- **Task details**
Please resume the passage on state academic standards from its last sentence, writing only that continuation.

- **Passage shown**
........
The Thomas B. Fordham Institute, where I work, has been tracking and evaluating state standards for over 20 years. One important lesson gleaned over this time is that the vast majority of states, especially when going it alone, have not managed to get academic standards right. If Idaho is to be an exception, it will need to take this challenge seriously.
When we at Fordham first started reviewing state standards in the late 1990s, most fell far short. Back then, for example, many states refused to embrace the science of early reading instruction. Many embraced fashionable but faulty approaches to teaching math, downplaying the importance of young students learning how to compute, and even encouraging the use of calculators as early as the second grade. When it came to literature, many states offered no specificity about books, authors, or even genres to be read. Most state standards were inscrutable, incomprehensible, and incomplete.
........
- **Given entries**
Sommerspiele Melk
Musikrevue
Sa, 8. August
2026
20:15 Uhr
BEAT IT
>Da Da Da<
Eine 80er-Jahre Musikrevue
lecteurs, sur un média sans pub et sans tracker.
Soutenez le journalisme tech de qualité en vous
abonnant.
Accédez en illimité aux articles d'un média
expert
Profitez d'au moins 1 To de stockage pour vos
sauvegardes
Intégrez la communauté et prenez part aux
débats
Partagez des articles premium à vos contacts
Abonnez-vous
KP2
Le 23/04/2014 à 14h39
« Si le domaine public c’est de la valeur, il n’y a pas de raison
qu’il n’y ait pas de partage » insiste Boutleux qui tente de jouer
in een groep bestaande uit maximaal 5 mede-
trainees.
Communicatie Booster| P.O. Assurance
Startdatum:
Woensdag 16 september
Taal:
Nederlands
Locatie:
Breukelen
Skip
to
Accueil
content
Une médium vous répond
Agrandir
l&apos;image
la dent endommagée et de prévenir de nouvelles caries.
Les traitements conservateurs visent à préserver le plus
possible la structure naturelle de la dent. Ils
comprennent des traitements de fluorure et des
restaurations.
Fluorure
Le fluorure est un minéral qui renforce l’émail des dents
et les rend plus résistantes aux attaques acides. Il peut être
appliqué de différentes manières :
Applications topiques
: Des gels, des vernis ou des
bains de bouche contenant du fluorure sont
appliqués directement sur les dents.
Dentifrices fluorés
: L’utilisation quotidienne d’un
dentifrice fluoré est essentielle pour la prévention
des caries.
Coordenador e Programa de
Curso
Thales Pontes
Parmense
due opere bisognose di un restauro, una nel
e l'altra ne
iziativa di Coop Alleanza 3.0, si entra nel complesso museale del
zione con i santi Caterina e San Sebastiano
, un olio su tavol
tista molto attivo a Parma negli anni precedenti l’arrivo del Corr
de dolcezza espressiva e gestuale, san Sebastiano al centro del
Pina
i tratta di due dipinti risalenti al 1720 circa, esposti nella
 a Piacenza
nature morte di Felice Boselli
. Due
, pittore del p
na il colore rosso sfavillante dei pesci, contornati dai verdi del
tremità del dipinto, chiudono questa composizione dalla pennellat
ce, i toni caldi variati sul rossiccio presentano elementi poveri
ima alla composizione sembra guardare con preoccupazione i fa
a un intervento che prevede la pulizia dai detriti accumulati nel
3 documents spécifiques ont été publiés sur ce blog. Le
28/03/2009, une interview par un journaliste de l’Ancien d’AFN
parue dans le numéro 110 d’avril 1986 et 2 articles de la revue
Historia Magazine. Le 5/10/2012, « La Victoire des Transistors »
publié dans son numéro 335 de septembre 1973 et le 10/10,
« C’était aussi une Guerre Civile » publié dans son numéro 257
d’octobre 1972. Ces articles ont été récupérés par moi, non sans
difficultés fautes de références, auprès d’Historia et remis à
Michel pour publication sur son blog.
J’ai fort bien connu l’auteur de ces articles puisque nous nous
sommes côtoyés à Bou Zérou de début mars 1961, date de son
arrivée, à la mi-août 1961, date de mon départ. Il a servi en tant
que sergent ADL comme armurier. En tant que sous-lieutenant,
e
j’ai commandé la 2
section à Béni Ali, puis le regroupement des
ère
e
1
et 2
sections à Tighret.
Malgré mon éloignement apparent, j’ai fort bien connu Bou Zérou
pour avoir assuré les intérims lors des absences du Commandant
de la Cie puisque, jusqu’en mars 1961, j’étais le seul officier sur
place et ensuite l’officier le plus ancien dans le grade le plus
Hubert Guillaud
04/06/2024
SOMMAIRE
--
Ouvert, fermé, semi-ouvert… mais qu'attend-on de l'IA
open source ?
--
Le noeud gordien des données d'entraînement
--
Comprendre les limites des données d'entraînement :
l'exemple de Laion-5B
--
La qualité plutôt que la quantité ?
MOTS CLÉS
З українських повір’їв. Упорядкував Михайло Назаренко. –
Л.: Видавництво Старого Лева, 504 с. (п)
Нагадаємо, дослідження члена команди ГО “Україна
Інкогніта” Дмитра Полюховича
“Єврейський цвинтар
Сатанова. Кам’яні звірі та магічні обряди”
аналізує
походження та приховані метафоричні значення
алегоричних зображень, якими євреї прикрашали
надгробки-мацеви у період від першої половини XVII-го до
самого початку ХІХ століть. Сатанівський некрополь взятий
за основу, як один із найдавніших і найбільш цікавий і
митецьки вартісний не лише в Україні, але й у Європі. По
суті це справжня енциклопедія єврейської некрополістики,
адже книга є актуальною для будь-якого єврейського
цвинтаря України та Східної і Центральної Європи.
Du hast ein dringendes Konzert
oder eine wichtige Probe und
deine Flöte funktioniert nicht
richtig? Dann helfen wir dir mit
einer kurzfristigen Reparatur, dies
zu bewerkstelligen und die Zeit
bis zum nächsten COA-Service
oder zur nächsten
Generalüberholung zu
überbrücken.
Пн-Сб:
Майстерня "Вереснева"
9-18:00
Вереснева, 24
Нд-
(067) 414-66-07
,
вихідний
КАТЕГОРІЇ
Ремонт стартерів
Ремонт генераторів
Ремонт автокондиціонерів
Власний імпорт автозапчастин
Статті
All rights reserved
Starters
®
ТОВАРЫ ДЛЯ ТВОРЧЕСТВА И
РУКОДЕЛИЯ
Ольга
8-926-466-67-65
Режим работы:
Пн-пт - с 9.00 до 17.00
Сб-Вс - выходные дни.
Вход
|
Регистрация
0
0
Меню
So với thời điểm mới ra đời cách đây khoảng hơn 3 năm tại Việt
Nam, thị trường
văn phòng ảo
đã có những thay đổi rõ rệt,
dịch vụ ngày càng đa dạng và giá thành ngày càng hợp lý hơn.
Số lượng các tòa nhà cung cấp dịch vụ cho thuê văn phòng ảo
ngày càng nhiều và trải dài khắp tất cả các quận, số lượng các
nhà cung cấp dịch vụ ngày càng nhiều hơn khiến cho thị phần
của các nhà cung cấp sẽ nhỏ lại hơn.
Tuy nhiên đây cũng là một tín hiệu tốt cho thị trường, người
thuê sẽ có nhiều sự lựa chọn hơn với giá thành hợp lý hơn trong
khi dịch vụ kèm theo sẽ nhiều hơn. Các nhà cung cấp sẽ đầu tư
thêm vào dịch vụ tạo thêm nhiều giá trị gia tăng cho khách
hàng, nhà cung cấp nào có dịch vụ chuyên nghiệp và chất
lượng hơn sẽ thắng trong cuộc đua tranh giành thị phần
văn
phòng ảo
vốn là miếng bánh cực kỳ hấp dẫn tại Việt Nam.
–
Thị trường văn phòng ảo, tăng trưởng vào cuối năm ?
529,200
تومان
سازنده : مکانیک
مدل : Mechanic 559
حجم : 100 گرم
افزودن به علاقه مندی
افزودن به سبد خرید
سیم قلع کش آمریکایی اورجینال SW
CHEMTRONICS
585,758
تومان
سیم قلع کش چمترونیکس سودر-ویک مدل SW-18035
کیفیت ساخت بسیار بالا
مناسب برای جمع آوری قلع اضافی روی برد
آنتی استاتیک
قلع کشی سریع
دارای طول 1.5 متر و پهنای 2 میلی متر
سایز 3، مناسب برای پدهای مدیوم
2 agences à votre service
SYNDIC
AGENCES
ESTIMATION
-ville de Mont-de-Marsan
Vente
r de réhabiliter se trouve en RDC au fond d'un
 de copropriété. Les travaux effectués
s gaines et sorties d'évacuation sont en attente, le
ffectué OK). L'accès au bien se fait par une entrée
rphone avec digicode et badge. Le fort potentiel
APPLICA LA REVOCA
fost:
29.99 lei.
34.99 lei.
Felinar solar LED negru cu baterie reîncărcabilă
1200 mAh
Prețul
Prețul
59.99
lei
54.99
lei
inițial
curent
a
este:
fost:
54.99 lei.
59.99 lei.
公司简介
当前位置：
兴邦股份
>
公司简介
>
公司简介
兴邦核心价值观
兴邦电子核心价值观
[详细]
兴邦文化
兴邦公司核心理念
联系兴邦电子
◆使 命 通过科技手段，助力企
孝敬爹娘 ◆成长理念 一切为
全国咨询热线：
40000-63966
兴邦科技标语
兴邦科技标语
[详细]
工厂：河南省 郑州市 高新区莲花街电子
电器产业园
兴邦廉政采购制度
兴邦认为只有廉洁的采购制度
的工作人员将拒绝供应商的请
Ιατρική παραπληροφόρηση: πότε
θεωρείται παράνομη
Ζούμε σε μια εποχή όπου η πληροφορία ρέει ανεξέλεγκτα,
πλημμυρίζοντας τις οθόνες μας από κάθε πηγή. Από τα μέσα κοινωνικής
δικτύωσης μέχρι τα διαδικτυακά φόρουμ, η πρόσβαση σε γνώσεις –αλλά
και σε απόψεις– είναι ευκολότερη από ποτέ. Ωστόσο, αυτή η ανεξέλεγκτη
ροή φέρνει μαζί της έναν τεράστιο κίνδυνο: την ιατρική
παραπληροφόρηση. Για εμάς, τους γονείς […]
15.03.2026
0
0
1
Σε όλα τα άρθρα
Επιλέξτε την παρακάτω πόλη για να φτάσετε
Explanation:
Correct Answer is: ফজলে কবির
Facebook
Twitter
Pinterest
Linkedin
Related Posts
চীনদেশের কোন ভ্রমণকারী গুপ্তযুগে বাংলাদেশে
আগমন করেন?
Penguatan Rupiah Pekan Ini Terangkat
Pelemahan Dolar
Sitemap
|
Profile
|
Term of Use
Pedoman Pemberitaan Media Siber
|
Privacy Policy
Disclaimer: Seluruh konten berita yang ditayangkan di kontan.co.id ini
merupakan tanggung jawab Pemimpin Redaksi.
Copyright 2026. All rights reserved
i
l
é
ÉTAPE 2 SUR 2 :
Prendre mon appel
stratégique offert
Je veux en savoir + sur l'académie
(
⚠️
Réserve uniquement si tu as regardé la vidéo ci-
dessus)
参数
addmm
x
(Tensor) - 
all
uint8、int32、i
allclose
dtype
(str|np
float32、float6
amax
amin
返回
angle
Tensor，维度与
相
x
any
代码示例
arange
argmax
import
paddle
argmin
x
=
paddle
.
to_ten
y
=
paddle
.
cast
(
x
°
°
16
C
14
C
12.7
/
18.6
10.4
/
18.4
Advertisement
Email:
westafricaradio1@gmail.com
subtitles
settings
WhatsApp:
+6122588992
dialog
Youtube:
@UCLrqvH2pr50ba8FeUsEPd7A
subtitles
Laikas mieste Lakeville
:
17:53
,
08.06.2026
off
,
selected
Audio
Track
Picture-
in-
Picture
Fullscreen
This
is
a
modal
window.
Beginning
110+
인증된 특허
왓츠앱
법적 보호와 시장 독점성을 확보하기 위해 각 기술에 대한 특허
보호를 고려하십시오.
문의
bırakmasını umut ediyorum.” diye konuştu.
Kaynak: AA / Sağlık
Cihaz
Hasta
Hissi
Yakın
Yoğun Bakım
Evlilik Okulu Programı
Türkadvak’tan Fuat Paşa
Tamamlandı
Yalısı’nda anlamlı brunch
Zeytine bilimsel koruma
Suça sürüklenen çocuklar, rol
........
- **Answer space**
As a result, the functional standards for what students should know and be able to do were what was included on state tests. That’s what educators paid attention to and that’s where they could see what was required of students, grade by grade. Unfortunately, those tests were set at a very low level. At the time, it was common for upwards of 80% of students to pass state tests, even though the National Assessment of Educational Progress indicated that only 20 to 40% of students in a given state were actually proficient.
The Common Core State Standards, introduced in 2010, aimed to repair some of these problems. The hope was to create academic standards that were clear, coherent, and challenging, and to complement them with a new generation of tests aligned to these more rigorous standards.
On the English language arts side, for example, the Common Core embraced scientifically-based reading instruction, including phonics and phonemic awareness. On the math side, they had a heavy dose of expectations around computational accuracy in the early grades, expected kids to know their math facts and times tables, and rejected the use of calculators.
No, the Common Core standards weren’t perfect. While a list of suggested readings was mentioned (and was quite solid), it was just an appendix. The math standards also fell short for high achieving students ready for advanced mathematics.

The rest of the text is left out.